Palmroth is a Swedish-language surname, more common in Finland than in Sweden.

Geographical distribution
As of 2014, 57.5% of all known bearers of the surname Palmroth were residents of Finland (frequency 1:20,743), 25.2% of Sweden (1:84,886), 8.9% of Germany (1:1,956,796), 6.3% of the United States (1:12,456,941) and 1.7% of Estonia (1:165,209).

In Finland, the frequency of the surname was higher than national average (1:20,743) in the following regions:
 1. Pirkanmaa (1:5,958)
 2. Southwest Finland (1:8,961)
 3. South Ostrobothnia (1:11,522)
 4. Ostrobothnia (1:12,414)
 5. Satakunta (1:15,246)

In Sweden, the frequency of the surname was higher than national average (1:84,886) in the following counties:
 1. Södermanland County (1:23,268)

*Supplied information*:
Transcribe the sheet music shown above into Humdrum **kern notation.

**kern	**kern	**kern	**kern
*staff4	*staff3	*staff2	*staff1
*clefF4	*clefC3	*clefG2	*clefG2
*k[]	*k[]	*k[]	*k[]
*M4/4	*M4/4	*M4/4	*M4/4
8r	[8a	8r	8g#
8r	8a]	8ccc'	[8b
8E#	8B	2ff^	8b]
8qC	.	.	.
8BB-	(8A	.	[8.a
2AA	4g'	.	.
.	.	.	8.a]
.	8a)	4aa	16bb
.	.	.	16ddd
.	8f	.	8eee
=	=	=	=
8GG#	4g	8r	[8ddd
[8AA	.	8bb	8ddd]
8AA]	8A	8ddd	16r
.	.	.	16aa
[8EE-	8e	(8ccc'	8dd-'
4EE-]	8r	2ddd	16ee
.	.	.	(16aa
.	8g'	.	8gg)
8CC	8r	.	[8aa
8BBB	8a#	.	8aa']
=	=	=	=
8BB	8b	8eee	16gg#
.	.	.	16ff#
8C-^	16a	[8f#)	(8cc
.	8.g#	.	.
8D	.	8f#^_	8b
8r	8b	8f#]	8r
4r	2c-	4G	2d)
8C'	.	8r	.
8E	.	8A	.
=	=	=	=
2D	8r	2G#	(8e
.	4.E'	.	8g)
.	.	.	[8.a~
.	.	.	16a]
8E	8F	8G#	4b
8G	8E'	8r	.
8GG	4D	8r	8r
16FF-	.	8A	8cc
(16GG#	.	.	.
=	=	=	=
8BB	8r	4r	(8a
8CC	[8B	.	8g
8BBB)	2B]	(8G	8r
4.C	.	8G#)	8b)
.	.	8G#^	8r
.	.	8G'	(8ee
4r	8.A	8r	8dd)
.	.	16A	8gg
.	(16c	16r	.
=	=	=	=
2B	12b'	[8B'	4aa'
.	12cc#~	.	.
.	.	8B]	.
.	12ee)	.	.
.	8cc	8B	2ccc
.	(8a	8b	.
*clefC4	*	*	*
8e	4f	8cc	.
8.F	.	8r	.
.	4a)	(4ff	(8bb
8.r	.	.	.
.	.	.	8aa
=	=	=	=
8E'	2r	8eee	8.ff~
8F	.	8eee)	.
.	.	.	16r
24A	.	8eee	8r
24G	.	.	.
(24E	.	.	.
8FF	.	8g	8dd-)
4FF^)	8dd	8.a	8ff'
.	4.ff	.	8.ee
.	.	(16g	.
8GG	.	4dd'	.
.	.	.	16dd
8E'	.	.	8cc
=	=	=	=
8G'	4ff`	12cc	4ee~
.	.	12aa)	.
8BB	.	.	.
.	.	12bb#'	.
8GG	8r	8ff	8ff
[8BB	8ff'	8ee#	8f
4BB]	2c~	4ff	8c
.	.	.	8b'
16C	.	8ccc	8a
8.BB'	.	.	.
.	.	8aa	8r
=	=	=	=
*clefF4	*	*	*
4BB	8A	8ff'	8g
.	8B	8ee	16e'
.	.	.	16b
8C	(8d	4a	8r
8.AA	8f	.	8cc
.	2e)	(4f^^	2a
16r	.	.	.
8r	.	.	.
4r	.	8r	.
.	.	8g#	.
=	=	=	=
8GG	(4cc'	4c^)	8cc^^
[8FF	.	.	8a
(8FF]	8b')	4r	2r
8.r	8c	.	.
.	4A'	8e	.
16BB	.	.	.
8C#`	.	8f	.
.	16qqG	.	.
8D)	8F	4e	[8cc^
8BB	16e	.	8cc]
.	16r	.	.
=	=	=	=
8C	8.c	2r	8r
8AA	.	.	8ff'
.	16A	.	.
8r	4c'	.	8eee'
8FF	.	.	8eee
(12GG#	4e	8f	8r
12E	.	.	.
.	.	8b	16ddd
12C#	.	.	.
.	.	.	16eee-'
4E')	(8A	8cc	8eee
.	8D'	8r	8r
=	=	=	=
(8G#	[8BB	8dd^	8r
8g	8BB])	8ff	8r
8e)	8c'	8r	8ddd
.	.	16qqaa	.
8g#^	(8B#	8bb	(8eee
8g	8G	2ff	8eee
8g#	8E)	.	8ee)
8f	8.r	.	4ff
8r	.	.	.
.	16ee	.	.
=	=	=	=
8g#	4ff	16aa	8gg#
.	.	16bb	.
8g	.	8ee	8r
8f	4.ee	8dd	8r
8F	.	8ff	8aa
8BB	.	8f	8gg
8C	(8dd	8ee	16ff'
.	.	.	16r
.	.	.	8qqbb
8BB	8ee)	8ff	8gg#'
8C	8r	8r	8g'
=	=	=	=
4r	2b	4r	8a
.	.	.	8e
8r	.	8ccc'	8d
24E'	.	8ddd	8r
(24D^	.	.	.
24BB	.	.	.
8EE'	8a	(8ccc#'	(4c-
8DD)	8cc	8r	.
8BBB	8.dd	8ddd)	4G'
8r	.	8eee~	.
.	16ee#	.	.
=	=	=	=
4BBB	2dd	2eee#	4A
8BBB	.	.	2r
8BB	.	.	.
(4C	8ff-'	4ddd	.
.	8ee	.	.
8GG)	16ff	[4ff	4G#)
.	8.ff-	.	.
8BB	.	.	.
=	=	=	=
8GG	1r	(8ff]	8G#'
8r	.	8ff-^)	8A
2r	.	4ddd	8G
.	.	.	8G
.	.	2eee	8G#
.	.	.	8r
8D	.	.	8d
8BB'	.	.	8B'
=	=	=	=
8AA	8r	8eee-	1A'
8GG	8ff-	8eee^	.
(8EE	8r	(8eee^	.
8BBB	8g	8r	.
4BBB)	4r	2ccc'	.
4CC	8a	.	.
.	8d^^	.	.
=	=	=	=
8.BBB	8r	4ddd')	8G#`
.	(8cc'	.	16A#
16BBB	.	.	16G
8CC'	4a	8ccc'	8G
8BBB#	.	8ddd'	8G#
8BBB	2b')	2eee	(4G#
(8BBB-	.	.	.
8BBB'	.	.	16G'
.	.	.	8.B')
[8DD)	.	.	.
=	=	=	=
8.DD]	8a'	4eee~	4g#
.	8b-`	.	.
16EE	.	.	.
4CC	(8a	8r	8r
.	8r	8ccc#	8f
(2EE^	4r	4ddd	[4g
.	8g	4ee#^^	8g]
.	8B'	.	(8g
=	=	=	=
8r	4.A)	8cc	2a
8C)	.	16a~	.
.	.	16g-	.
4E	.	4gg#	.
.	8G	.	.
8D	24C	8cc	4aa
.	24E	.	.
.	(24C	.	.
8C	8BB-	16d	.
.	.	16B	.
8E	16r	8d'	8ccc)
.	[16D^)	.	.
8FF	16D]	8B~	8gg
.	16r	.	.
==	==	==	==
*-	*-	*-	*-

*Exercise brief*: Translate this sentence from the text on the Palmroth surname into German: "Palmroth is a Swedish-language surname, more common in Finland than in Sweden." Nothing in the data is needed for this work.

*Response area*: Palmroth ist ein schwedischsprachiger Familienname, der in Finnland häufiger vorkommt als in Schweden.